E detto questo, il coordinatore sgommò in direzione Rio Saliceta. Un miraggio, pensò. L'umidità sull'asfalto, senza dubbio.

Ma il sessantesimo giorno di chiusura della campagna (fuori impazzava il temporale) il demonio riapparve nel fragore della folgore. Vestiva un gessato extralarge, ma aveva rughe profonde, da sciopero della fame protratto. Fuori dall'ufficio protocolli il coordinatore riordinava i moduli, mentre attendeva gli ultimi timbri. "Ah, sei tu", disse. "Mi hai spaventato".

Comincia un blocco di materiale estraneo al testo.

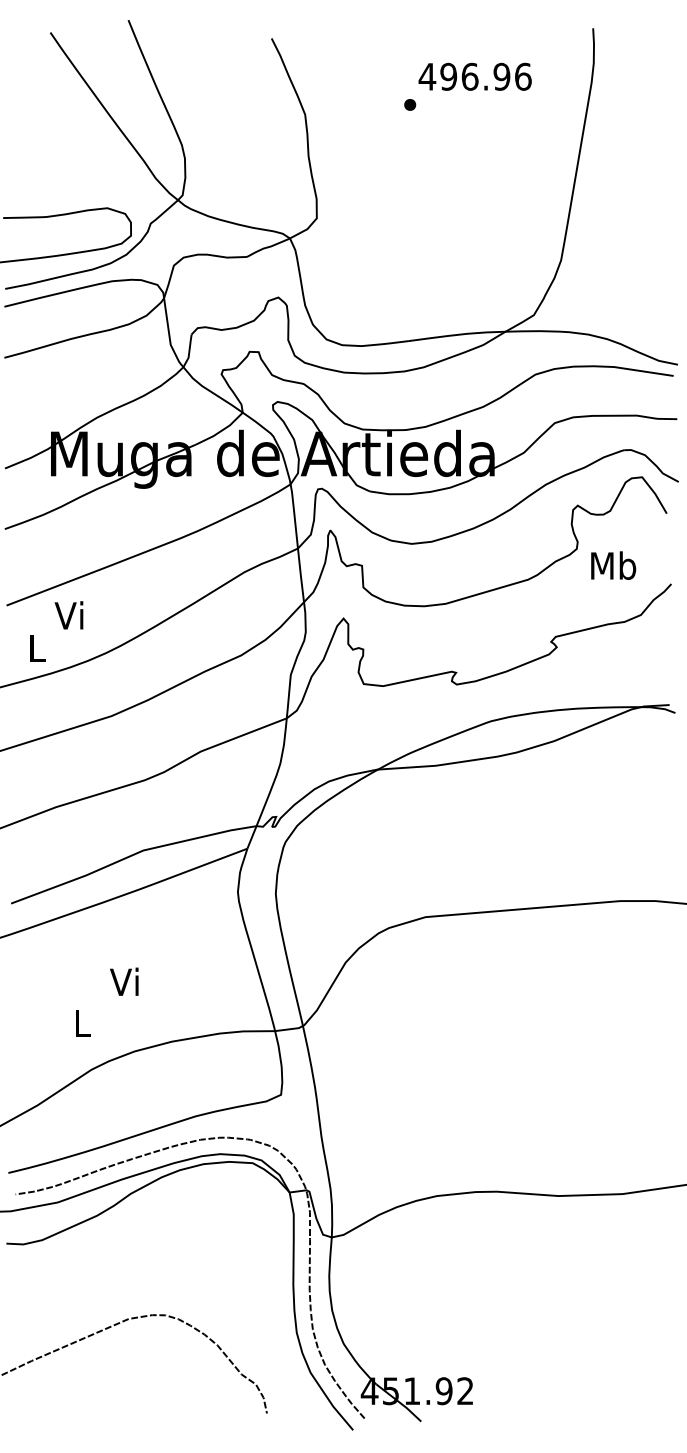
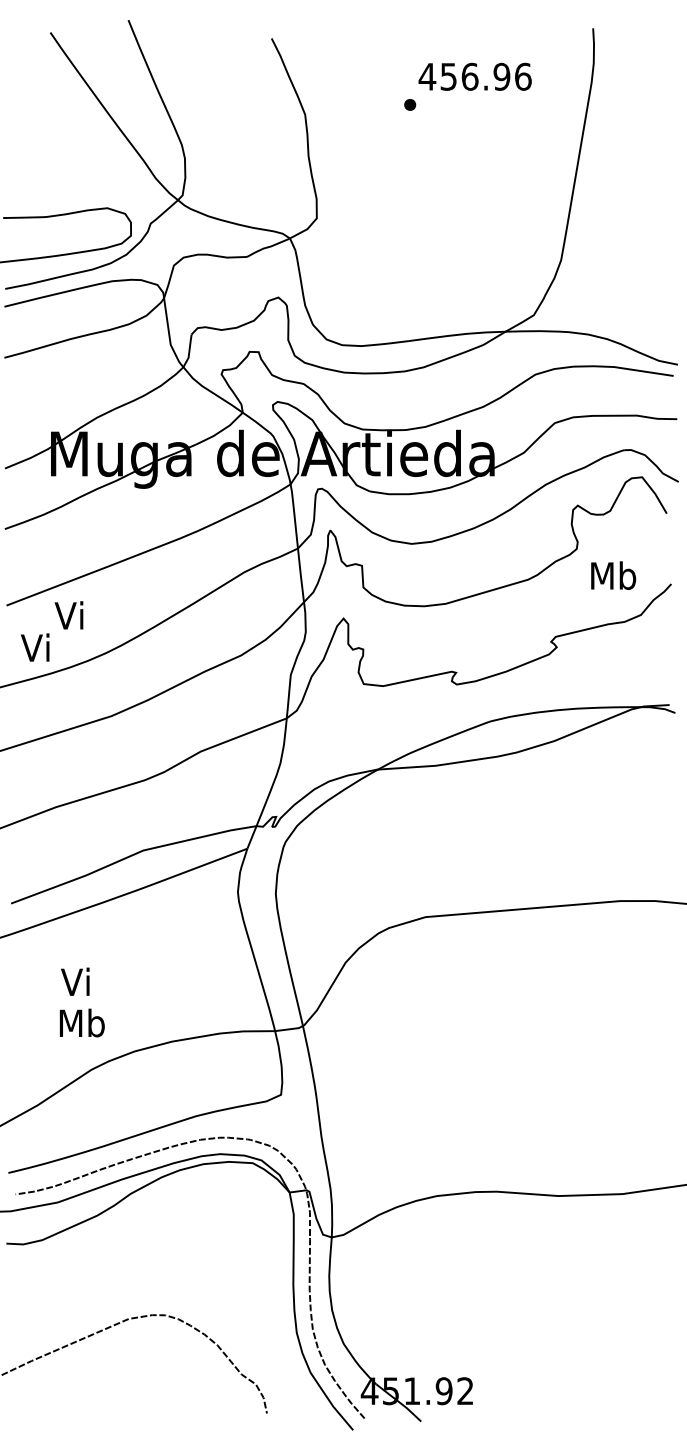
text at (448, 76): 496.96 -> 456.96
text at (613, 565) position: (613, 565) -> (613, 575)
text at (34, 647): L -> Vi
text at (124, 981) position: (124, 981) -> (75, 981)
text at (81, 1022): L -> Mb
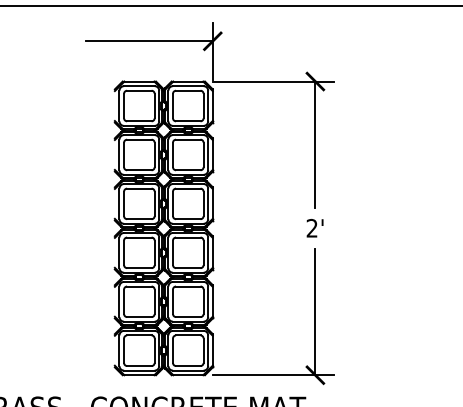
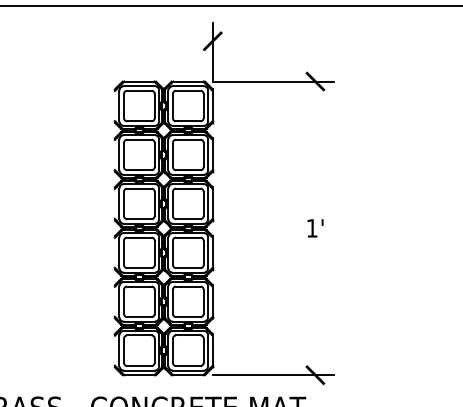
line at (149, 41): present -> none
line at (315, 144): present -> none
text at (311, 227): 2' -> 1'
line at (315, 312): present -> none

"Sono io, sì. Come va con le firme?"
"Siamo a tremila, ce l'abbiamo fatta".
"Bravo, bravo, io non ho mai dubitato di te".
"Io sì".
"E adesso? Che farai, ci hai pensato?"
"Mah, mi piacerebbe tornare anch'io in pirelli, però io non ci sono mai stato, alla pirelli".
"Ma per carità. Ora che hai mostrato al mondo il tuo talento, vuoi sprecarlo così?"
"Sono un po' stanco, e poi hanno detto che deresponsabilizzo la gente".
"Sciocco! Non hai occhi per vedere? Il mondo ha bisogno di un leader, di un portavoce, un messia!"
"Sì, ne ho sentito parlare".
"E tu, tu, nel tuo piccolo, hai scommesso sul cavallo giusto, e ora non c'è limite a quello che puoi fare! Dì a quelle firme di trasformarsi in angeli, ed essi ti serviranno!"
"Mi serviranno a cosa?"
"Oggi una campagna, domani dieci, cento, mille campagne, il mondo! Forse che non mancano le giuste cause?"
"Ma potrei perdere".
"Saranno belle sconfitte! E poi ti rialzerai, prenderai un cappuccino alla buvette, dichiarerai a reti unificate che non ti danno abbastanza spazio in tv! Sarai un eroe, un protagonista! Quello che la gente vuole".
"Ma finirò all'inferno".
"Ooh, sai la differenza. Allora, firmi o no?"
"Un'altra volta, magari, eh? Anzi, lasciami il volantino, così intanto ci penso su".

La campagna per la Tobin Tax è finita. Sono state raccolte più del triplo delle firme necessarie a presentare l'iniziativa di legge parlamentare in parlamento.
Nella provincia di Modena sono state raccolte e certificate 3100 firme. Non ne è stata falsificata nessuna, né è stato stipulato alcun patto col diavolo – solo con Sinistra Giovanile, Rifondazione, CGIL e Forum Sociale Modenese. Alcuni comuni hanno aiutato concretamente la campagna. Il comune di Modena no, non ha messo un soldo.
Io sono molto contento. Grazie a tutti.